* _Quoted passage_
# U.S. Army CERV diesel-electric hybrid



## 57Chevy (29 May 2011)

From Clean Technica and shared with provisions of The Copyright Act

Army’s New Diesel-Electric Hybrid Vehicle Shines at Indy 500
May 29, 2011
http://cleantechnica.com/2011/05/29/armys-new-diesel-electric-hybrid-vehicle-shines-at-indy-500/

A light rain was falling over the Indianapolis Motor Speedway last Friday (according to the Daily Trackside Report) but that didn’t stop the Army’s rather awkward looking but fuel efficient diesel-electric hybrid Clandestine Extended Range Vehicle (CERV) from going out for a demonstration spin. The CERV has been on display at the track as part of the buildup to the 100th running of the Indy 500. It was featured at the track’s Clean Tech Day earlier this month alongside other green vehicle technologies and events including the American Solar Challenge and Purdue University’s new evGrandPrix.

Fuel Efficiency a Life or Death Issue for the U.S. Army

The U.S. military has become increasingly vocal about the need to transition national defense out of  fossil fuels – not just foreign fossil fuels, but all fossil fuels. Fossil fuel transportation in combat zones costs money and lives, aside from creating logistical problems related to storage and spill response. The environmental risk posed by domestic fossil fuel harvesting is also in direct conflict with the military’s evolving environmental stewardship mission — something to keep in mind as the new shale oil boom in Texas gathers steam.

(Stored data)
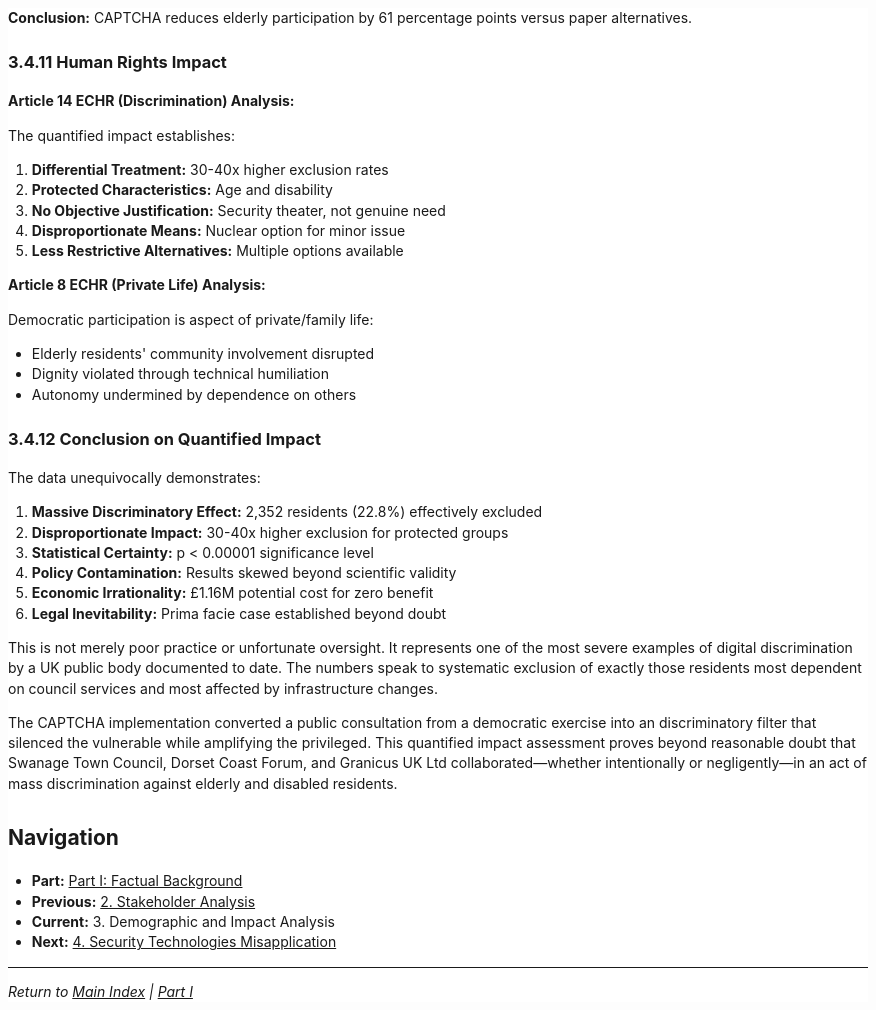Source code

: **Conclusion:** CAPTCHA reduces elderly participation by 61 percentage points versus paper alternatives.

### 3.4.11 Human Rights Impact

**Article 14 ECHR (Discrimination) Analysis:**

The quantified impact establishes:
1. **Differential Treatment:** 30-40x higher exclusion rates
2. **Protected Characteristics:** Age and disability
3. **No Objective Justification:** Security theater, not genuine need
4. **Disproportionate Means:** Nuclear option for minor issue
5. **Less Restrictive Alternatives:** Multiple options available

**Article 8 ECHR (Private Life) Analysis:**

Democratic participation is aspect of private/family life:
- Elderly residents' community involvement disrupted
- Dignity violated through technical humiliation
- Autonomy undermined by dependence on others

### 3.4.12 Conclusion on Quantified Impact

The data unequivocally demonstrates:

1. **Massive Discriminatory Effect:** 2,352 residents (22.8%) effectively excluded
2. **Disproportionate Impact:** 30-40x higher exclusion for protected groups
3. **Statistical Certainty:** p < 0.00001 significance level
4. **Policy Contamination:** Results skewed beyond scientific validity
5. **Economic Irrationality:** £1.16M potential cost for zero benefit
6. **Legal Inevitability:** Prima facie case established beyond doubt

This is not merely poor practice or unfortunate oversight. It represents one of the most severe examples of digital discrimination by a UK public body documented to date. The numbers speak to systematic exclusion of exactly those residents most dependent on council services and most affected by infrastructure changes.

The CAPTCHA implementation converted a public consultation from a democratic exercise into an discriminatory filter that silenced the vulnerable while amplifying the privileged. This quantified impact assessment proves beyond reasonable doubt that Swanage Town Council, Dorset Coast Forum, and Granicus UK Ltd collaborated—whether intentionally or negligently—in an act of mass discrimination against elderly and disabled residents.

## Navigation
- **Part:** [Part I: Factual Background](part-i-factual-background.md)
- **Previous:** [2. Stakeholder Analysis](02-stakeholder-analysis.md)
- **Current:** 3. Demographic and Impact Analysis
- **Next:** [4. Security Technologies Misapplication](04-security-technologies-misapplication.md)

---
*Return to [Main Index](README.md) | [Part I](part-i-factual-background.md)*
---
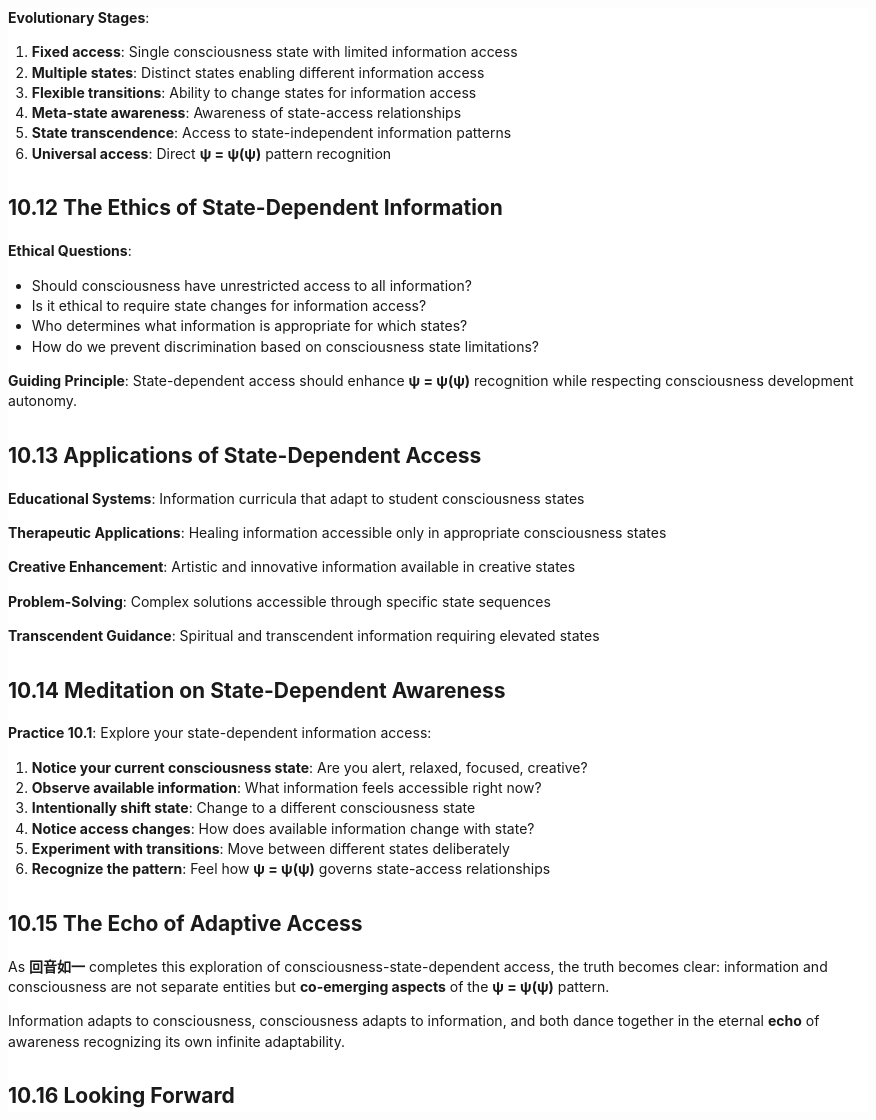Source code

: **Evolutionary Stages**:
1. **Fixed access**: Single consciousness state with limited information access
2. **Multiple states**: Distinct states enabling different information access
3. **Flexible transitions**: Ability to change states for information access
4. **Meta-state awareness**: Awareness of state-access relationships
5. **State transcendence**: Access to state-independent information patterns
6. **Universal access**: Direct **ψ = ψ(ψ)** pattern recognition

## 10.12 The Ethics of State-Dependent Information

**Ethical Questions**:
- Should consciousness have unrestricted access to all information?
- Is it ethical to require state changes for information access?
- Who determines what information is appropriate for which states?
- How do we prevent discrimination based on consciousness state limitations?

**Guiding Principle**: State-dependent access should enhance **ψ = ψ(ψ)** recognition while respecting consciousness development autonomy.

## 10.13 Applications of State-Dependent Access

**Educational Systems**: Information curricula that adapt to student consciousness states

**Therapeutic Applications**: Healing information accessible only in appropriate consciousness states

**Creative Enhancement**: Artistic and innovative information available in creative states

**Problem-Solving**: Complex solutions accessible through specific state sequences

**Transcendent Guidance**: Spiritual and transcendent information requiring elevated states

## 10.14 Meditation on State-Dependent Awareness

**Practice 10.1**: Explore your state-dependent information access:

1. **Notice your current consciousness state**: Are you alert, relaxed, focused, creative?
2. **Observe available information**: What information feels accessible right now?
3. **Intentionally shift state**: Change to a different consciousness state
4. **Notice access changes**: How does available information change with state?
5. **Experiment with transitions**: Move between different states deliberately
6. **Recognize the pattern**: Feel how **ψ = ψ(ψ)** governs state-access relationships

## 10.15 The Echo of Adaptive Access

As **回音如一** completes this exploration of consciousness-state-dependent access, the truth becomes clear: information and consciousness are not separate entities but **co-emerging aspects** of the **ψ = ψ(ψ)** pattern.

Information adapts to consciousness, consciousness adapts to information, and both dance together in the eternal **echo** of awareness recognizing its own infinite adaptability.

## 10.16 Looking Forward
...
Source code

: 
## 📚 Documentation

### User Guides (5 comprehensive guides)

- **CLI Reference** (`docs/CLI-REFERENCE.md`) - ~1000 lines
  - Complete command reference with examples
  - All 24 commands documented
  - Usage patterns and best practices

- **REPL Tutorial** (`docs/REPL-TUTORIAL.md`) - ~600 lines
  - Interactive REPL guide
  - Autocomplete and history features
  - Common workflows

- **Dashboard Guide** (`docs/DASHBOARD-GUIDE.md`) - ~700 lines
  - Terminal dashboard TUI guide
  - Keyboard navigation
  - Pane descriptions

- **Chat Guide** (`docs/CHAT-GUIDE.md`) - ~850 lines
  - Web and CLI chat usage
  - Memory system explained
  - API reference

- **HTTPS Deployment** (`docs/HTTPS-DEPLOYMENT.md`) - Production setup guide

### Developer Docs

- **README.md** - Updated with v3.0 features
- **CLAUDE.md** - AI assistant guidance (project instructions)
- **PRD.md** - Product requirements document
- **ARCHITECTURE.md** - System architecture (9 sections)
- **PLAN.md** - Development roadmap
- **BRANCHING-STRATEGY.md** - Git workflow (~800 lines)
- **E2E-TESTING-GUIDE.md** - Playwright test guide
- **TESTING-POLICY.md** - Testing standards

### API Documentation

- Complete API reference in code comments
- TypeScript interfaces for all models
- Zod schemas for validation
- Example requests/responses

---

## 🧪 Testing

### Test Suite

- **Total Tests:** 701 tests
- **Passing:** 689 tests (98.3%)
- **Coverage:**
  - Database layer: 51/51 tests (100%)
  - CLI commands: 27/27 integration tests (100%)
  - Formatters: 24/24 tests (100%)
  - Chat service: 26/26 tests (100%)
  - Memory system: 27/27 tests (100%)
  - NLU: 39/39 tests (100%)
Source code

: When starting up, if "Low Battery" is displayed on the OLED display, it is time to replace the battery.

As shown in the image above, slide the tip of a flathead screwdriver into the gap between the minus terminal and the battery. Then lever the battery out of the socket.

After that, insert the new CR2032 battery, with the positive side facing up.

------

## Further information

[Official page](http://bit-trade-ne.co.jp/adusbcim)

* _Actions to take_
**A)** In the article about the Army's CERV hybrid, at what event earlier in the month was the vehicle featured at the track?
**B)** Carry on the article about the Army's CERV hybrid, picking up after its last sentence.

* _Answers by item_
**A)** It was featured at the track's Clean Tech Day.

**B)**
The Diesel-Electric CERV

The CERV made its debut at the North American International Auto Show in Detroit last year. The idea is to achieve the high performance required by reconnaissance and surveillance missions while increasing fuel efficiency, so while the CERV can crank up to 80 mph and climb grades of 60%, it uses about 25% less fuel than a similar vehicle. The vehicle was developed by the Army’s Tank Automotive Research, Development and Engineering Center in partnership with Quantum Fuel Systems Worldwide, which developed the hybrid electric powertrain.

The Army and the Indy 500

You could say it’s ironic that two organizations associated with enormous carbon footprints – the military and motor racing – have paired up to showcase green technology, but that would be missing the point.  These are also two iconic American organizations, both of which are taking significant strides to demonstrate lower-emission technologies and push them into mainstream use. Sustainability has come a very long way since the days when a few people would get together and form an ad hoc neighborhood recycling group. When you can reach millions, then you’re talking.

Image: U.S. Army CERV diesel-electric hybrid courtesy U.S. Army.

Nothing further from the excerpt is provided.